■ **Excerpt to read**:
┄┄┄┄┄┄┄┄┄┄┄┄┄┄┄┄┄┄┄┄

Damages And Casualties Caused By The Severe Weather Events

NOAA Storm Data Analysis

Synopsis

This report describes the steps of downloading and processing the data from NOAA Storm Database and performs a simple statistical analysis on the impact of physical events to population health and economy. The analysis was focused on the data from 1996 to 2011 due to quality concerns with early data collection techniques.

Based on a high level investigation, we found that tornadoes caused the highest impact in terms of fatalities and injuries followed by floods, excessive heat, wind and lightning; whereas the greatest cause of economic related damage are floods followed by hurricanes, storm surges, tornadoes and hail.

Data Processing

Load

Download the zip file and load the data into stormdata data frame.

fileName <- "repdata-data-StormData.csv.bz2"
url <- "https://d396qusza40orc.cloudfront.net/repdata%2Fdata%2FStormData.csv.bz2"
if (!file.exists(fileName))
{
  download.file(url, fileName, mode = "wb")
}

stormdata <- read.csv(fileName, stringsAsFactors = FALSE)

Process

Load the necessary libraries.

library(lubridate)
library(dplyr)

## 
## Attaching package: 'dplyr'
## 
## The following objects are masked from 'package:lubridate':
## 
##     intersect, setdiff, union
## 
## The following objects are masked from 'package:stats':
## 
##     filter, lag
## 
## The following objects are masked from 'package:base':
## 
##     intersect, setdiff, setequal, union

library(car)
library(Hmisc)

## Loading required package: grid
## Loading required package: lattice
## Loading required package: survival
## Loading required package: splines
## Loading required package: Formula
## 
## Attaching package: 'Hmisc'
## 
## The following objects are masked from 'package:dplyr':
## 
##     src, summarize
## 
## The following objects are masked from 'package:base':
## 
##     format.pval, round.POSIXt, trunc.POSIXt, units

library(ggplot2)

┄┄┄┄┄┄┄┄┄┄┄┄┄┄┄┄┄┄┄┄

■ **Source information**:
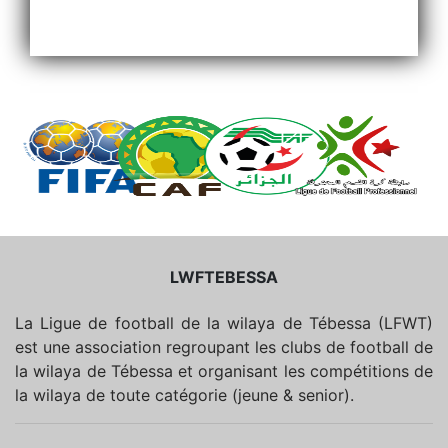
LWFTEBESSA
La Ligue de football de la wilaya de Tébessa (LFWT)
est une association regroupant les clubs de football de
la wilaya de Tébessa et organisant les compétitions de
la wilaya de toute catégorie (jeune & senior).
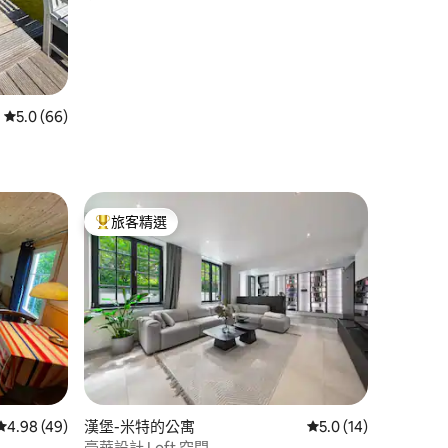
 分）
從 66 則評價中獲得 5.0 的平均評分（滿分 5 分）
5.0 (66)
旅客精選
旅客精選榜首
 分）
從 49 則評價中獲得 4.98 的平均評分（滿分 5 分）
4.98 (49)
漢堡-米特的公寓
從 14 則評價中獲得 
5.0 (14)
豪華設計 Loft 空間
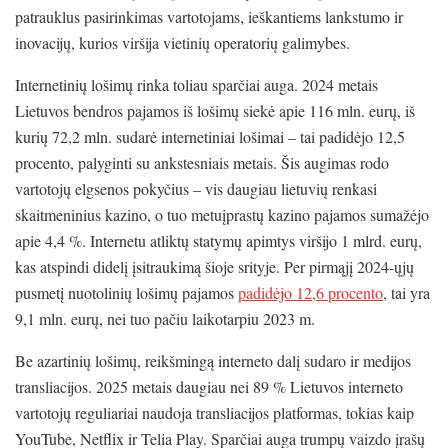
patrauklus pasirinkimas vartotojams, ieškantiems lankstumo ir
inovacijų, kurios viršija vietinių operatorių galimybes.
Internetinių lošimų rinka toliau sparčiai auga. 2024 metais
Lietuvos bendros pajamos iš lošimų siekė apie 116 mln. eurų, iš
kurių 72,2 mln. sudarė internetiniai lošimai – tai padidėjo 12,5
procento, palyginti su ankstesniais metais. Šis augimas rodo
vartotojų elgsenos pokyčius – vis daugiau lietuvių renkasi
skaitmeninius kazino, o tuo metuįprastų kazino pajamos sumažėjo
apie 4,4 %. Internetu atliktų statymų apimtys viršijo 1 mlrd. eurų,
kas atspindi didelį įsitraukimą šioje srityje. Per pirmąjį 2024-ųjų
pusmetį nuotolinių lošimų pajamos
padidėjo 12,6 procento
, tai yra
9,1 mln. eurų,
nei tuo pačiu laikotarpiu 2023 m.
Be azartinių lošimų, reikšmingą interneto dalį sudaro ir medijos
transliacijos. 2025 metais daugiau nei 89 % Lietuvos interneto
vartotojų reguliariai naudoja transliacijos platformas, tokias kaip
YouTube, Netflix ir Telia Play. Sparčiai auga trumpų vaizdo įrašų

┄┄┄┄┄┄┄┄┄┄┄┄┄┄┄┄┄┄┄┄

■ **Work task A**:
Do the following statements agree with the NOAA storm data analysis? For each, answer yes or no and quote the deciding words.
(i) The analysis is restricted to data from 1996 to 2011.
(ii) Hurricanes are named as the greatest cause of economic damage.
(iii) The code downloads the data file only when it is not already present.
■ **Work task B**:
Reproduce the NOAA storm data analysis verbatim from "Download the zip" to "the necessary libraries.".
■ **Work task C**:
Carry on the NOAA storm data analysis from its final line.

■ **Written answer A**:
(i) Yes: "The analysis was focused on the data from 1996 to 2011 due to quality concerns with early data collection techniques."
(ii) No: "the greatest cause of economic related damage are floods followed by hurricanes, storm surges, tornadoes and hail."
(iii) Yes: "if (!file.exists(fileName))"

■ **Written answer B**:
Download the zip file and load the data into stormdata data frame.

fileName <- "repdata-data-StormData.csv.bz2"
url <- "https://d396qusza40orc.cloudfront.net/repdata%2Fdata%2FStormData.csv.bz2"
if (!file.exists(fileName))
{
  download.file(url, fileName, mode = "wb")
}

stormdata <- read.csv(fileName, stringsAsFactors = FALSE)

Process

Load the necessary libraries.

■ **Written answer C**:
library(reshape)

## 
## Attaching package: 'reshape'
## 
## The following object is masked from 'package:lubridate':
## 
##     stamp

Check data structure.

str(stormdata)

## 'data.frame':    902297 obs. of  37 variables:
##  $ STATE__   : num  1 1 1 1 1 1 1 1 1 1 ...
##  $ BGN_DATE  : chr  "4/18/1950 0:00:00" "4/18/1950 0:00:00" "2/20/1951 0:00:00" "6/8/1951 0:00:00" ...
##  $ BGN_TIME  : chr  "0130" "0145" "1600" "0900" ...
##  $ TIME_ZONE : chr  "CST" "CST" "CST" "CST" ...
##  $ COUNTY    : num  97 3 57 89 43 77 9 123 125 57 ...
##  $ COUNTYNAME: chr  "MOBILE" "BALDWIN" "FAYETTE" "MADISON" ...
##  $ STATE     : chr  "AL" "AL" "AL" "AL" ...
##  $ EVTYPE    : chr  "TORNADO" "TORNADO" "TORNADO" "TORNADO" ...
##  $ BGN_RANGE : num  0 0 0 0 0 0 0 0 0 0 ...
##  $ BGN_AZI   : chr  "" "" "" "" ...
##  $ BGN_LOCATI: chr  "" "" "" "" ...
##  $ END_DATE  : chr  "" "" "" "" ...
##  $ END_TIME  : chr  "" "" "" "" ...
##  $ COUNTY_END: num  0 0 0 0 0 0 0 0 0 0 ...
##  $ COUNTYENDN: logi  NA NA NA NA NA NA ...
##  $ END_RANGE : num  0 0 0 0 0 0 0 0 0 0 ...
##  $ END_AZI   : chr  "" "" "" "" ...
##  $ END_LOCATI: chr  "" "" "" "" ...
##  $ LENGTH    : num  14 2 0.1 0 0 1.5 1.5 0 3.3 2.3 ...
##  $ WIDTH     : num  100 150 123 100 150 177 33 33 100 100 ...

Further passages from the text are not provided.